The fallacy of AI?
I think there is a logical fallacy underlying all of these things.
Why do we want computers to do things for us? One reason is efficiency, but equally important is the pseudo-fact computers are "perfect"; they will perform very simple tasks like adding two numbers, exactly correctly, every single time (I know this is not really true, but since the job of a programmer depends on it being "true enough" lets go with it).
When programmed correctly, these simple tasks become complex behaviors which can also be provably correct. If we assume that all CPU instructions are executed as documented, and the programmer made no mistakes, and the data is both correct and sufficient, then the output of your 3D model finding program (for example) will also be correct.

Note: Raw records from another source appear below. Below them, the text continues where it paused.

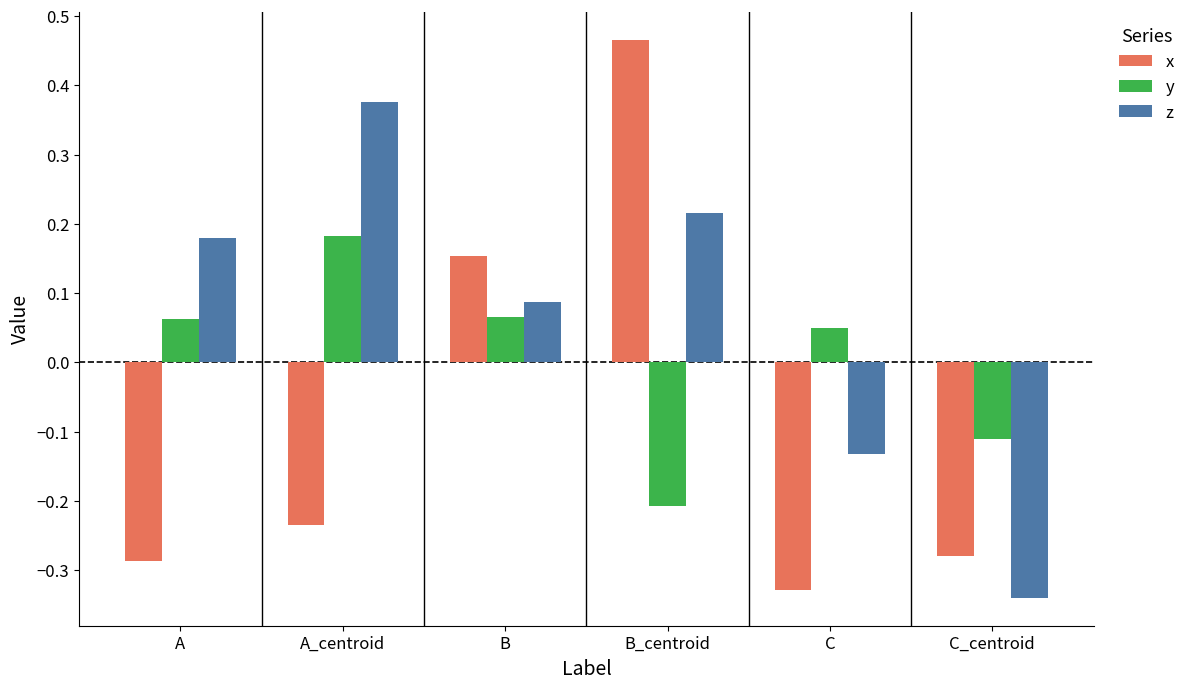

How many data points in z are above 0?

4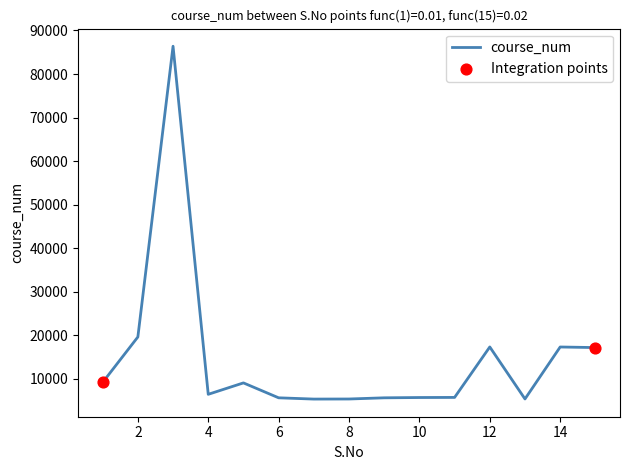

What is the minimum value shown in the chart?

5391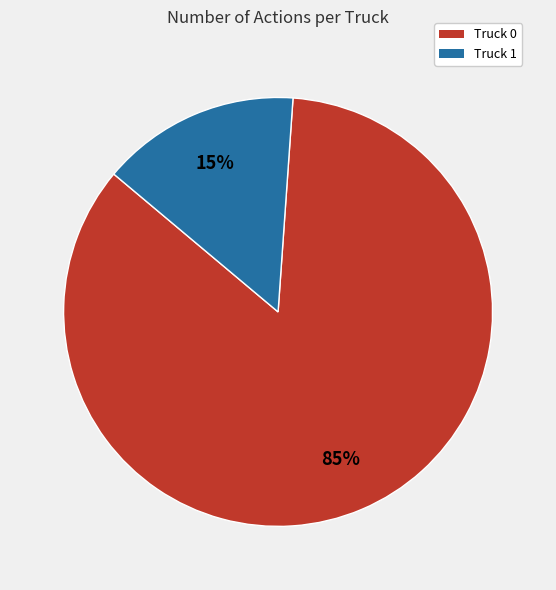

To the nearest percent, what percentage of the pie is Truck 0?

85%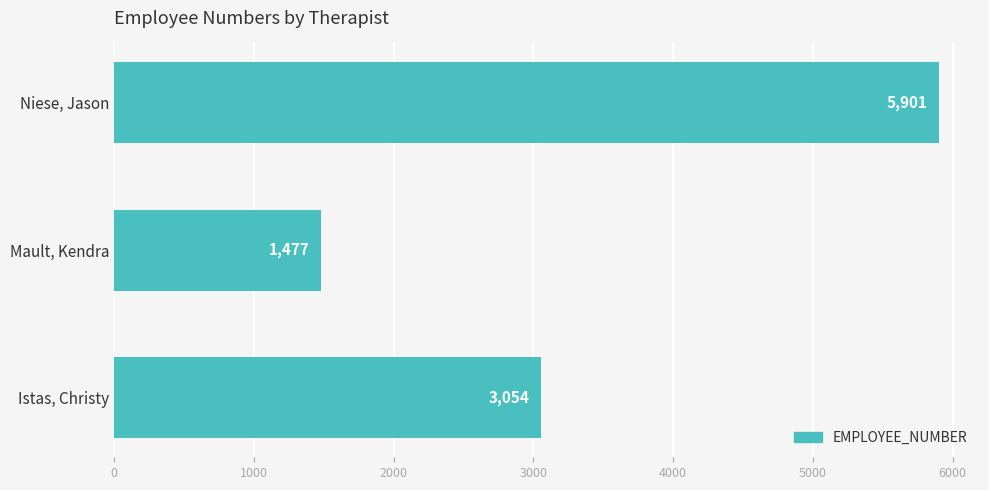

Reading bottom to top, what are all the values shown in this chart?

3054	1477	5901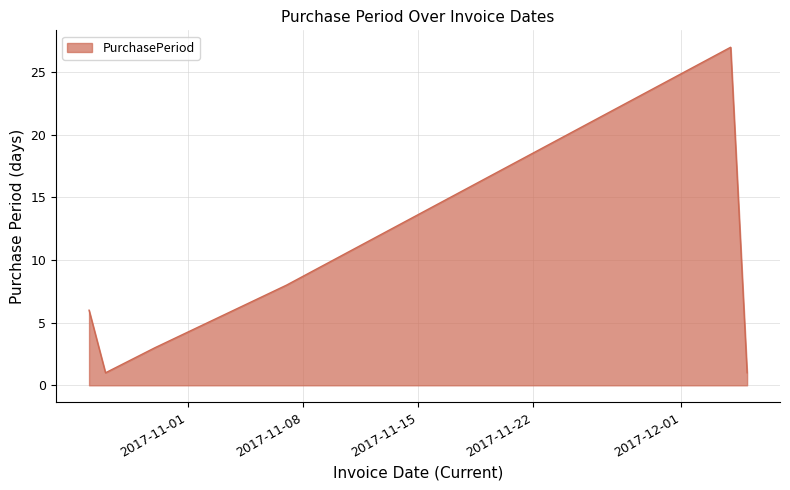

What is the sum of all values?

46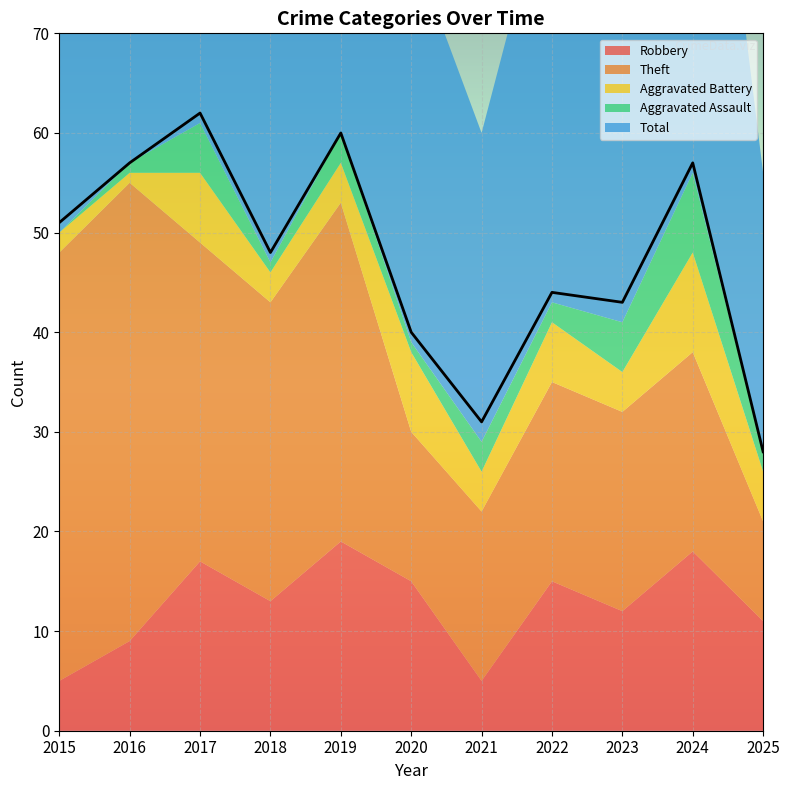

Reading left to right, what are all the values shown in this chart?

Robbery: 5	9	17	13	19	15	5	15	12	18	11
Theft: 43	46	32	30	34	15	17	20	20	20	10
Aggravated Battery: 2	1	7	3	4	8	4	6	4	10	5
Aggravated Assault: 0	1	5	1	3	1	3	2	5	8	2
Total: 51	57	62	48	60	40	31	44	43	57	28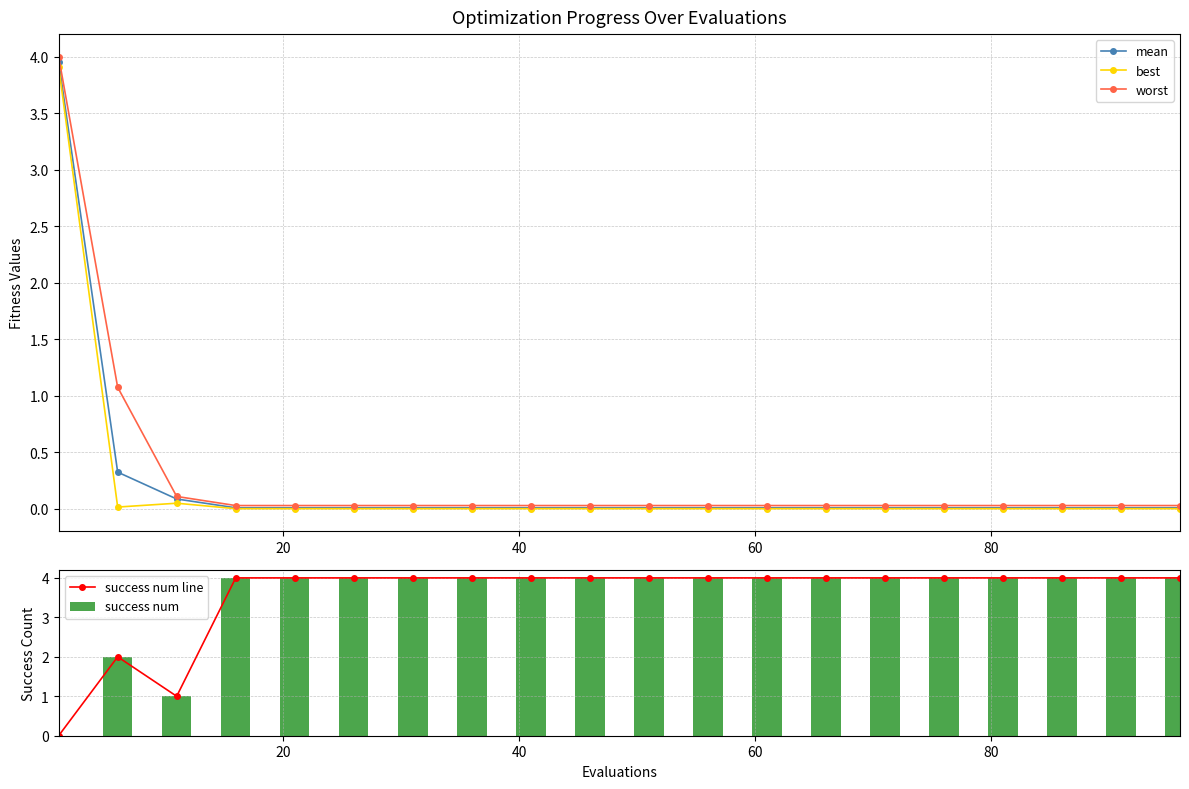

What is the value of the worst point at the 1st from the left?

4.0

The issue facing us as we ask computers to do more things, is that there are lots of tasks which are difficult to specify to a program, generally because we ourselves do not have a complete logical model for them. In this case, the task presented to the computer is wading through the internet and figuring out what is true, and what is relevant to the user.
The AI solution seems to be to try and make computers think and behave more like people. The expectation seems to be that you will get a combination of the best aspects of computers (their infallibility) and people (their ability to tackle complex, abstract, often underspecified problems).
The fallacy is that once you stop writing provably correct programs and instead try to make the computer behave like a person, the infallibility chain is lost. The only reason computers can do things so reliably is because people have thought long and hard about how to harness the stack of guarantees they are sitting on top of. Machine learning throws that all out the window, so why would we expect models trained on them to retain the core reliability strengths of the computer?